Conserving the Classics: Roman Polanski’s ‘Rosemary’s Baby’

Home Culture Conserving the Classics: Roman Polanski’s ‘Rosemary’s Baby’
Conserving the Classics: Roman Polanski’s ‘Rosemary’s Baby’
Mia Farrow stars in “Rosemary’s Baby.” | Courtesy JenOntheRocks.com

The story here starts simply, but its creeping normalcy ratchets “Rosemary’s Baby” (1968) into a lasting terror.

Rosemary (Mia Farrow) and her husband, Guy Woodhouse (John Cassavetes), move to an old apartment building on the Upper East Side in New York. She wants children. He wants to be a successful stage actor. They soon befriend a quirky old couple next door.

But there’s something wrong with the neighbors, and Rosemary starts to notice it closing in on her newlywed bliss. Her husband becomes distant, preferring the neighbors’ company. She hears weird flute noises next door and smells incense burning in the night. Then, seemingly out of nowhere, she experiences a graphic dream where a horde of elderly people and then Satan himself rape her in the apartment building basement.

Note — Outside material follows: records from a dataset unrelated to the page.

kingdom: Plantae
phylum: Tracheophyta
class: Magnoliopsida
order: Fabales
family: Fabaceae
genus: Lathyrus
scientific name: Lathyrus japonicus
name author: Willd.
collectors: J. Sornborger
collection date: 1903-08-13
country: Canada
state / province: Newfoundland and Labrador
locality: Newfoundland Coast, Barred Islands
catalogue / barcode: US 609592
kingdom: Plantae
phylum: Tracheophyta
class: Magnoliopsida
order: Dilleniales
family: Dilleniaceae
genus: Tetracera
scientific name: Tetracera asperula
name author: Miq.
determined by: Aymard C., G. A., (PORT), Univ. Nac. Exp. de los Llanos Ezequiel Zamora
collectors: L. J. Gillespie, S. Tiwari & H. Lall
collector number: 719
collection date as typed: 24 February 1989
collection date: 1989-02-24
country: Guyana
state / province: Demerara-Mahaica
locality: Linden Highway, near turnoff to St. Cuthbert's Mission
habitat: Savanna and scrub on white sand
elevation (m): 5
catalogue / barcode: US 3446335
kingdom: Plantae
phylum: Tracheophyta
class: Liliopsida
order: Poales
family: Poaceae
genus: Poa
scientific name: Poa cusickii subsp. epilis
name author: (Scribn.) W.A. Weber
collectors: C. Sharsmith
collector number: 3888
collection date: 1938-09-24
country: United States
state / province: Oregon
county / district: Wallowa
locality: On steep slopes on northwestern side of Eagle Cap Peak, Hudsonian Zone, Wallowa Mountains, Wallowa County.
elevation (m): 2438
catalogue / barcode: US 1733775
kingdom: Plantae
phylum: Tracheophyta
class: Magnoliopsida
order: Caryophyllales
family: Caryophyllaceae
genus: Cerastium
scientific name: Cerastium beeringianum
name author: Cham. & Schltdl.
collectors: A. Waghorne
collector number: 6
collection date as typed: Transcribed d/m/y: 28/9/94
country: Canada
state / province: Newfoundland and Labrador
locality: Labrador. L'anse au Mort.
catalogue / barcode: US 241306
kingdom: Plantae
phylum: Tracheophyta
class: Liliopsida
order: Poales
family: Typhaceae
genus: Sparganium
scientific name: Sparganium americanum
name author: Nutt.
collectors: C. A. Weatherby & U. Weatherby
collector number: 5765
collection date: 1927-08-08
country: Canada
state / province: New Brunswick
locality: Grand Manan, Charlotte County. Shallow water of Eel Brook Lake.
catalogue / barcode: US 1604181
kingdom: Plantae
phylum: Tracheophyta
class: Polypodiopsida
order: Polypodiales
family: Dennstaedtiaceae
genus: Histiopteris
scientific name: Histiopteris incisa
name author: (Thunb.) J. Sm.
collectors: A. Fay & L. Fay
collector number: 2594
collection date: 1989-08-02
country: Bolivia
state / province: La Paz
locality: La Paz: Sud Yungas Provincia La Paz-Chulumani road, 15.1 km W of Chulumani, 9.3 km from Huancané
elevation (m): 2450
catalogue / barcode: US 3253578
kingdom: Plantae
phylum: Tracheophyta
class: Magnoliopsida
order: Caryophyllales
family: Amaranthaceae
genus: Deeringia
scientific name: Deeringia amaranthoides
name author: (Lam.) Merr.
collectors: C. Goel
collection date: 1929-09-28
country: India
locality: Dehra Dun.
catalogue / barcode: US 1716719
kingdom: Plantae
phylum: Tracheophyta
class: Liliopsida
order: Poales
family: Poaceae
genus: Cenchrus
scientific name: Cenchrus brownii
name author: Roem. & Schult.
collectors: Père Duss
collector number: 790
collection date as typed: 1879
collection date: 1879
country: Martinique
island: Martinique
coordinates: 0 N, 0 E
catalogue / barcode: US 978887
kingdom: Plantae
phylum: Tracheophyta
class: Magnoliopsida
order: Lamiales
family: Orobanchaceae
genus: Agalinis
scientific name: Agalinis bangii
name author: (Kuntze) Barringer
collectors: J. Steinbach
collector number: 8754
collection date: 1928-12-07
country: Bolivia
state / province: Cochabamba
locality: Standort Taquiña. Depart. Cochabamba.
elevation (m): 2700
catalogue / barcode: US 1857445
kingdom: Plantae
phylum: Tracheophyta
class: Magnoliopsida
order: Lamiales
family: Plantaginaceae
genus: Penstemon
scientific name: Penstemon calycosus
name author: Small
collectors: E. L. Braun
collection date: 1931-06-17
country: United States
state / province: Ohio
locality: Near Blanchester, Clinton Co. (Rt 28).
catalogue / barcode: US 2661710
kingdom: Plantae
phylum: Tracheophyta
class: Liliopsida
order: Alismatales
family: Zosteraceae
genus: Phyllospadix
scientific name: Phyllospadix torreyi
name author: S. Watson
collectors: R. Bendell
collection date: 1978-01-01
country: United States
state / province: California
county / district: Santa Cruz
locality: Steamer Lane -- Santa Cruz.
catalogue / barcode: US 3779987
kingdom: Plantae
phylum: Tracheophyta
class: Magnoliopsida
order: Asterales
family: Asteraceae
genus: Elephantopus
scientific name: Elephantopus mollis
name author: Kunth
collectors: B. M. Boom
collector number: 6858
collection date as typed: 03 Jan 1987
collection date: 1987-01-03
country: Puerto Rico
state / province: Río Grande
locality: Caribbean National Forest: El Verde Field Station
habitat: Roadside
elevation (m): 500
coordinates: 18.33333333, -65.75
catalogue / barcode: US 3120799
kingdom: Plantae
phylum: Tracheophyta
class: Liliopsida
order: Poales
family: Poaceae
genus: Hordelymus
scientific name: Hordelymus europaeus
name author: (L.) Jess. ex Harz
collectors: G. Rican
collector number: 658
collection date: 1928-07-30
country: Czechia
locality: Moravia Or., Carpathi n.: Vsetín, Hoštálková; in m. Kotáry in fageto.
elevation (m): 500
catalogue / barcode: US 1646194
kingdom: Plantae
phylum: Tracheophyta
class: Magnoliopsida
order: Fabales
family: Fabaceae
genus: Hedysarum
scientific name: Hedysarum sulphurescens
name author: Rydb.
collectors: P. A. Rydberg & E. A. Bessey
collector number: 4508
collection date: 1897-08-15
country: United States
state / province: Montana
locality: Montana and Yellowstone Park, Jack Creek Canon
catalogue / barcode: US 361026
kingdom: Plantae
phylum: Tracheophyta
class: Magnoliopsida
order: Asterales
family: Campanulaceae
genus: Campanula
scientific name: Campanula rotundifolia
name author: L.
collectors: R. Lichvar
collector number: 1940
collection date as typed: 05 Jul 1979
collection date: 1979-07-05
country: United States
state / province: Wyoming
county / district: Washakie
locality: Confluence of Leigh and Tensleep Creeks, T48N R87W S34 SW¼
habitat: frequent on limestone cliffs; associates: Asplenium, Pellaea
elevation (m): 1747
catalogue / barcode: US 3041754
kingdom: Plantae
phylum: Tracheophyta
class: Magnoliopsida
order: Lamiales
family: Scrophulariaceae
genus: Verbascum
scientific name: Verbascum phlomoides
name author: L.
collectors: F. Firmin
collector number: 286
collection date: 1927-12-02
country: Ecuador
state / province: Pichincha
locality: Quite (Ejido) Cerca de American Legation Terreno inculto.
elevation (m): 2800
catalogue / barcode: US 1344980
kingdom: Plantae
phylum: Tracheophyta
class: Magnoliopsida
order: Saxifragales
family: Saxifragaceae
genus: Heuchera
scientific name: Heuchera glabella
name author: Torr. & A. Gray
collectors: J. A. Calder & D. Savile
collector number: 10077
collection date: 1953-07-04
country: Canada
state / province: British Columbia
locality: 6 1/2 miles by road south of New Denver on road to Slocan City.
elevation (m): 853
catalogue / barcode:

Finally, a disastrous pregnancy.

For those who don’t know the end already, I won’t spoil it outright. But it’s a visual approximation of W. B. Yeats’ apocalyptic phrase, “vexed to nightmare by a rocking cradle.”

“Rosemary’s Baby” wields outsize influence among filmmakers. Stanley Kubrick often listed it as one of his favorites. And the influence is clear. There’s a great similarity in tone between the rape scene in “Rosemary’s Baby” and the orgy sequence in Kubrick’s own New York movie, “Eyes Wide Shut” (1999). Both are depictions of degradation that unmask the diabolical implications of sexual obsession.

But Hillsdale students may be more familiar with the film’s other great disciple, Wes Anderson. Anderson also frequently ranks “Rosemary’s Baby” as his favorite film, saying, “It’s always been a big influence on me, or a source of ideas.”

But unlike Kubrick, Anderson delights in subjecting his characters to hopeless and totalizing sexual abuse. In the same way Polanski slowly winds the noose around Rosemary, Anderson loves to spin stories such as “Rushmore” (1998), where a teenager becomes hopelessly enmeshed in lust for a teacher or “Moonrise Kingdom” (2009), where two teenage outcasts redefine love on a moral heath.

For Anderson, the perverse is beautiful — and doomed entrapment is its peak. It’s no wonder he revels in imitating “Rosemary’s Baby” down to the pink baroque font in “The Grand Budapest Hotel” (2014), ripped straight from Polanski’s opening credits.

Perhaps the greatest fan of the film, however, was Charles Manson. After seeing it in theaters, he ordered members of his “family” to kill Sharon Tate, Polanksi’s then-pregnant wife. Joan Didion happened to be in the neighborhood that day, and as she recalled, “No one was surprised.”